ACTION ITEM
Copy out the records from the line with "Is it true that 0 equals -49.1 at 52?" up to and including the line with "Middle Region", reproducing each line precisely.

GIVEN ENTRIES
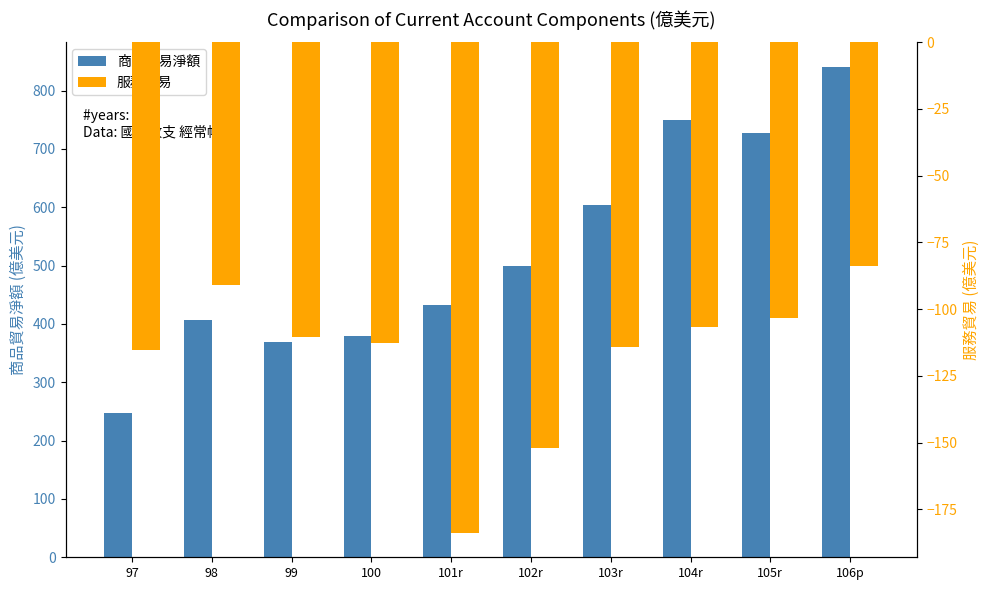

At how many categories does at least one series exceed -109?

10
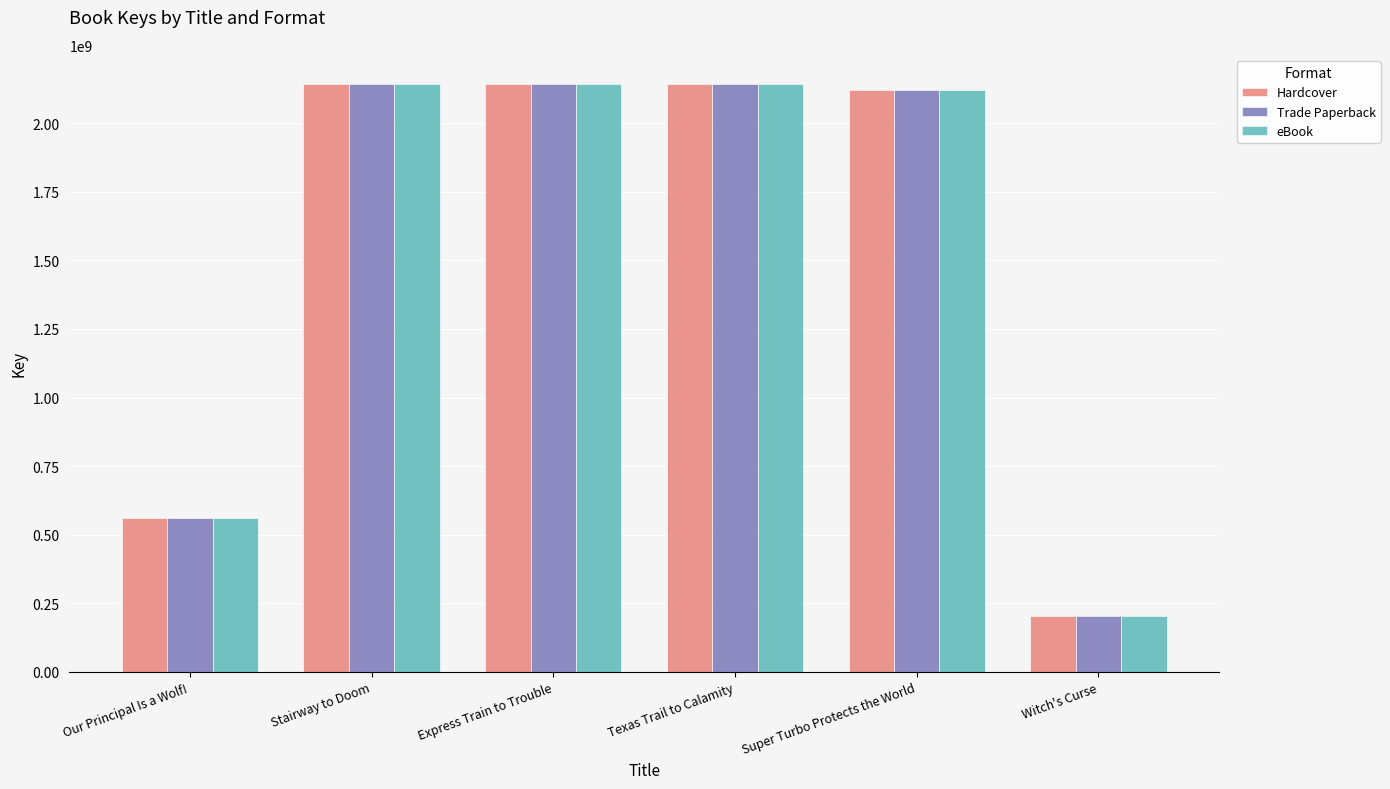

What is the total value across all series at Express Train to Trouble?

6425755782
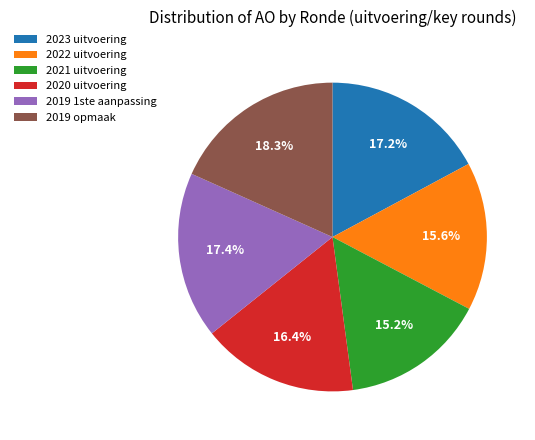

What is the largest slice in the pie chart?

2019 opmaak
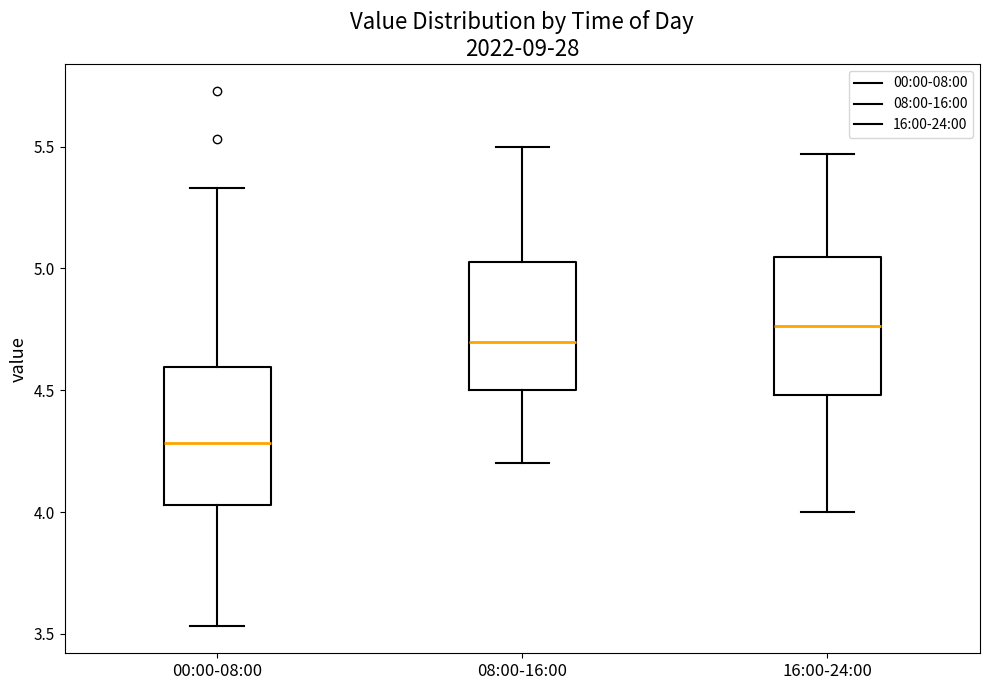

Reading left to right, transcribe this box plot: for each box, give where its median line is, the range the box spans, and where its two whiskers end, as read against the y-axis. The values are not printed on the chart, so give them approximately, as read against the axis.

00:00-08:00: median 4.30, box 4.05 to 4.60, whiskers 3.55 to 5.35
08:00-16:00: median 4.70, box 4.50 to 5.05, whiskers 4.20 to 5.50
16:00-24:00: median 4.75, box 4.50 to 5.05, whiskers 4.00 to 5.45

--

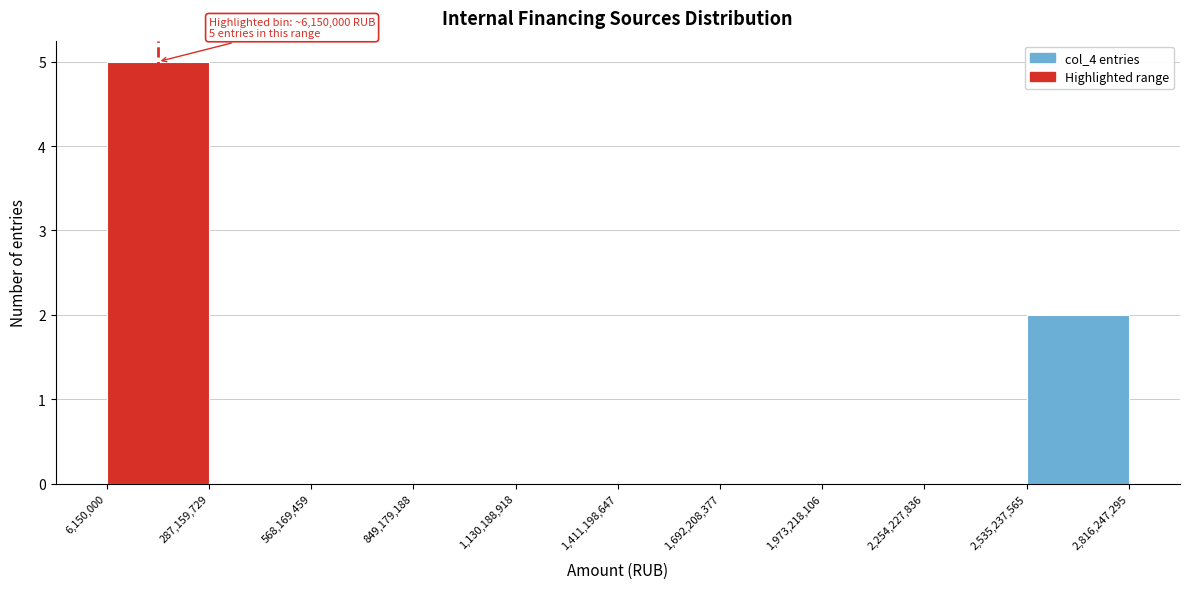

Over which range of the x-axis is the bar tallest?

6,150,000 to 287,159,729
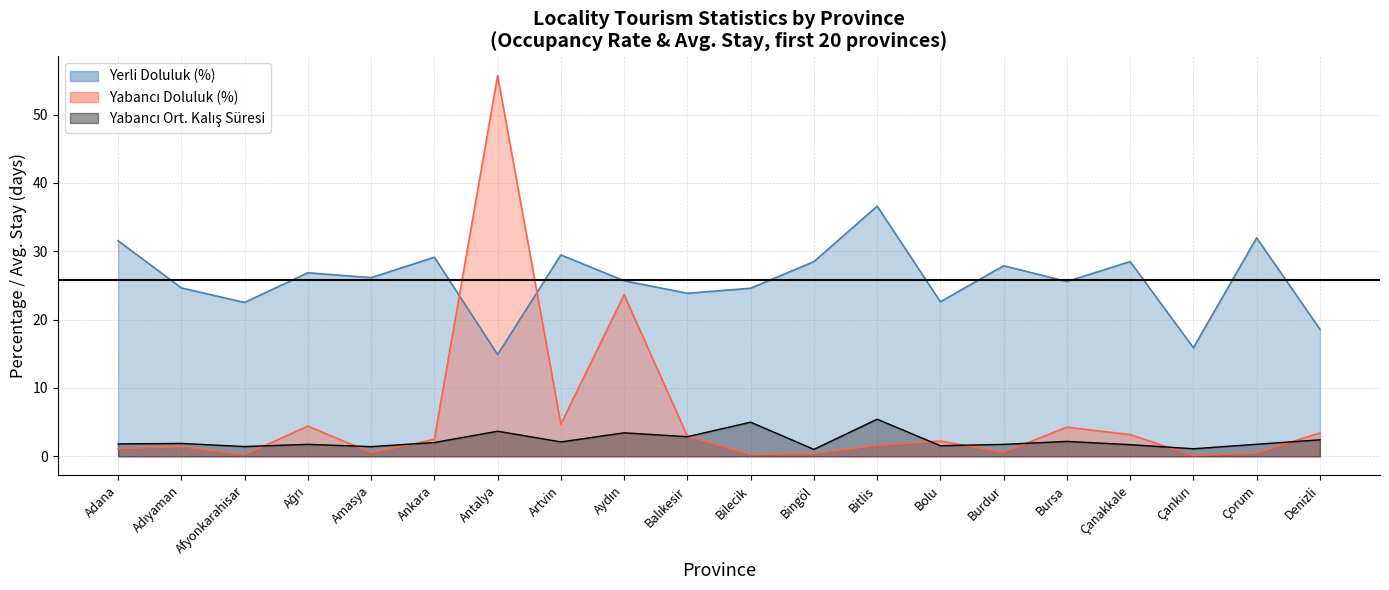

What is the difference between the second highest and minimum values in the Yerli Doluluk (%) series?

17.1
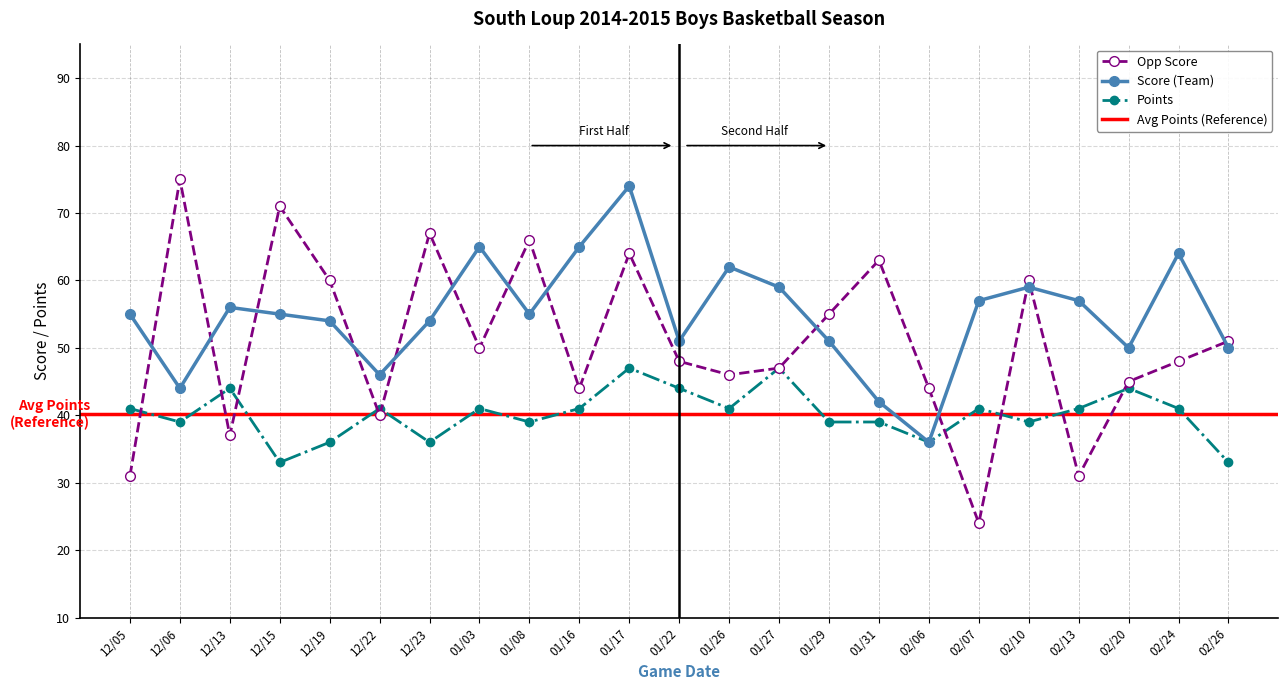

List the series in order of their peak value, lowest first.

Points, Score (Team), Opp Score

* * *

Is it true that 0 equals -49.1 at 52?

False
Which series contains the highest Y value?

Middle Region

COMPLETED TASK
Is it true that 0 equals -49.1 at 52?

False
Which series contains the highest Y value?

Middle Region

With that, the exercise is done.